USAF’s Predator & Reaper UAVs Details, Role in Countering Islamic State in Syria

The U.S. Air Force (USAF) revealed the details of its Predator and Reaper Unmanned Aerial Vehicles (UAVs) and their role in countering Islamic State in Syria.

U.S. pilots assigned to squadrons across the 432nd Wing (WG) and the 432nd Air Expeditionary Wing (AEW) tasked with providing close air support. Other units are tasked to provide intelligence, surveillance and reconnaissance (ISR) as needed by the coalition partners to dislodge Islamic State fighters’ Syrian city of Manbij with minimum civilian casualties.

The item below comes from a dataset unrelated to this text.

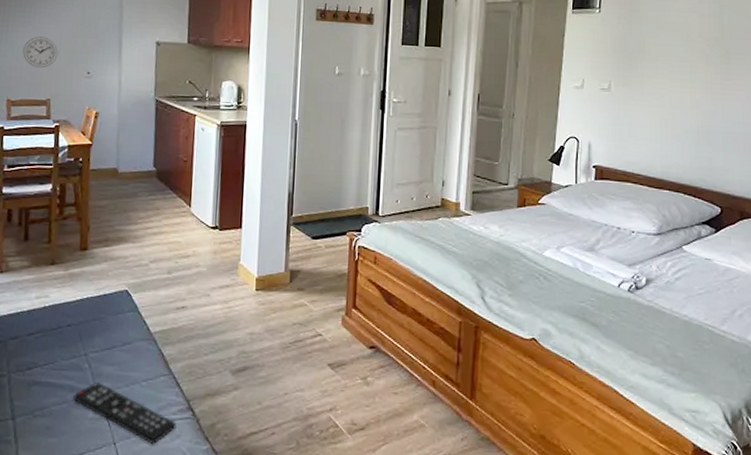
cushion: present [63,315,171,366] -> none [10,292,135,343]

UAVs Brief Details/Capabilities

The Predator has a wingspan of 55 feet, is 27 feet long, 6.9 feet high and carries a payload of up to 450 pounds and has a maximum speed of 135 mph (217 km/h).

The MQ-1B Predator is equipped with the Raytheon AN/AAS-52 Multi-spectral Targeting System (MTS-A), which includes Electro-optical/Infrared (EO/IR) video cameras and laser designators.

The MQ-1B carries up to two AGM-114 Hellfire missiles. In March 2011, the USAF received the last of a total of 268 Predators.

The MQ–9 Reaper Extended Range (ER) is a new variant that comes with additional internal fuel capacity, a new reinforced landing gear, extended wings (13 ft increase => 79 ft wing span), and extended tail control surfaces.

U.S.  Air Force currently plans to purchase extended-range (ER) upgrade kits for nearly the entire fleet of MQ-9s. Only 38 Reapers carrying earlier ER modification kits with field-retrofittable capabilities, such as under-wing fuel pods, will not undergo the ER upgrade.

The Reaper ER has an endurance of up to 42 hours (flying without external stores). This compares to 27 hours for the baseline Reaper and 34 hours for the 38 Reapers that carry earlier field-retrofittable ER kits.